Under the headline "Internet Is Strangely Silent About Clintons' Daughter," the story described an unusual lack of content about the first daughter on the Web, which is full of unofficial fan club sites for the famous, the near-famous and the obscure.

The reason for the lack of information was not lack of interest, according to the story: The Post documented one case of a U.S. government effort to force the Chelsea Clinton Fan Club in Canada to close its Web site.

The Royal Canadian Mounted Police, acting at the request of the U.S. Secret Service, approached Peter Clipsham, a college student who ran the site and who claimed 10,000 members of the fan club.

According to the Post, the police told Clipsham he must either close his site or answer questions and turn over his list of club members.
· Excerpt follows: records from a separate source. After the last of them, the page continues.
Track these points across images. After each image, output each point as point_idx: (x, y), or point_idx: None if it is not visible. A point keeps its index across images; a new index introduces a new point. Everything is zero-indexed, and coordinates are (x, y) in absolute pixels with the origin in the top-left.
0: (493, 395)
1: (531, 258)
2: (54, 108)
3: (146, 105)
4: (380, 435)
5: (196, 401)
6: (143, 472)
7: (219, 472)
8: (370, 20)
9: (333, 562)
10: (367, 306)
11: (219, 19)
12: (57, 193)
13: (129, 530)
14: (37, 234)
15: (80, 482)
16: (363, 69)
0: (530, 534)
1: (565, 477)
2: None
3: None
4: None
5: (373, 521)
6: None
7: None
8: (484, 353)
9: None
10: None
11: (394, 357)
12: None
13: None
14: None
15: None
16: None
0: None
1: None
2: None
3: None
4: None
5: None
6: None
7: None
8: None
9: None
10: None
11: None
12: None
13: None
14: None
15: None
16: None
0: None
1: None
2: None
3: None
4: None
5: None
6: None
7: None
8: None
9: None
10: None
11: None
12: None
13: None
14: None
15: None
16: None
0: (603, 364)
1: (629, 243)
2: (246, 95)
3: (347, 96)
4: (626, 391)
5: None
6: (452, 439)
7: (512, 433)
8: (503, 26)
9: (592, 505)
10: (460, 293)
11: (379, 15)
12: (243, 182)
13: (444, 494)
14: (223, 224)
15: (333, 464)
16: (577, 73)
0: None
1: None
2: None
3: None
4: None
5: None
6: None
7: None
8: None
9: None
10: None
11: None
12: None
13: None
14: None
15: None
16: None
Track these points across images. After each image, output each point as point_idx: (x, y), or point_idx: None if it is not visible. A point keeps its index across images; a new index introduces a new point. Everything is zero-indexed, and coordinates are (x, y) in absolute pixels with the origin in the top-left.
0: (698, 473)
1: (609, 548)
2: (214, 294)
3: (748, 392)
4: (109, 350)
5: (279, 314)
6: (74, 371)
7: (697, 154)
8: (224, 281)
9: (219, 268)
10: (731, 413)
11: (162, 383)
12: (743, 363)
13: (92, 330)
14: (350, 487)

Clipsham said he refused to close the site or turn over his membership list, but he did answer their questions.

A short time later, the site closed. Clipsham said he simply did not have time to maintain it, and he denied he shut down because of police pressure.

"I don't think I was frightened," he told the Post. "I hadn't done anything wrong."

Both the U.S. and Canadian governments refused to discuss the case, according to the Post.

But other Web sites devoted to Chelsea Clinton have also closed quietly over the past several months.

A Yahoo search on Chelsea Clinton surfaced just two sites. One, The Definitive Chelsea Clinton Page, has been reduced to a single page with a plaintive message from Webmaster Christopher Short:

"the definitive chelsea clinton page, like all its predecessors, is gone. when all the others folded, they took with them all the information i had on chelsea. lamentably, this left me with nothing but an amalgamation of lame links -- "definitive" in name only. so, i've pulled the plug. someone who knows something about chelsea, PLEASE carry the torch -- i can't. yours, christ short" But the co-creator of the other Chelsea site found by Yahoo, Chelsea Clinton's Top Ten White House Complaints, said he was unaware of any government interference.

"We have not had any problems regarding our lists on Chelsea Clinton," said Christian Shelton, a student at the Massachusetts Institute of Technology. Shelton told free! he was unaware of other sites having difficulties until he was contacted by The Washington Post. And he said his Chelsea Clinton site was completely innocuous.

"Our lists are not based on any details about the first daughter's life other than broad facts like she lived in the White House and she attends Stanford," Shelton said, "and we hope that they are not taken as anything other than good-natured fun by Ms. Clinton or anyone else."

Editors at many mainstream media have agreed not to publish news of the president's daughter.

Seth Effron, executive editor of Nando.net, even posted an explanation of his refusal to publish reports by wire services and other news organizations naming Chelsea's boyfriend, calling such reports "an inappropriate invasion of ... the young man's privacy, his family's privacy and Chelsea Clinton's privacy as a college student."

And the student newspaper at Stanford University, where the president's daughter is an undergraduate, publicly promised not to report on Chelsea Clinton, perhaps the most famous student on campus.

In contrast, on the Internet, one would expect to find less-proscribed discussion, debate and just plain entertainment.

"[G]iven the demographics of World Wide Web users, we don't think it is surprising that a nationally known female college student would attract some attention on the Web," Shelton told free!

But, on the contrary, whether through government efforts or not, the Chelsea Clinton Fan Clubs have all disappeared, and the Web pickings have become surprisingly slim.

An AltaVista search found a few simple lists, such as The Top 16 Chelsea Clinton Pet Peeves About College, a parody site on Chelsea's boyfriends, a biographical site maintained by the Voice of America's Croatian service, various tasteless-joke sites and the inevitable "Chelsea Clinton Naked" site.

free! did not ascertain whether there were in fact any images of the president's daughter posted there, with or without clothes.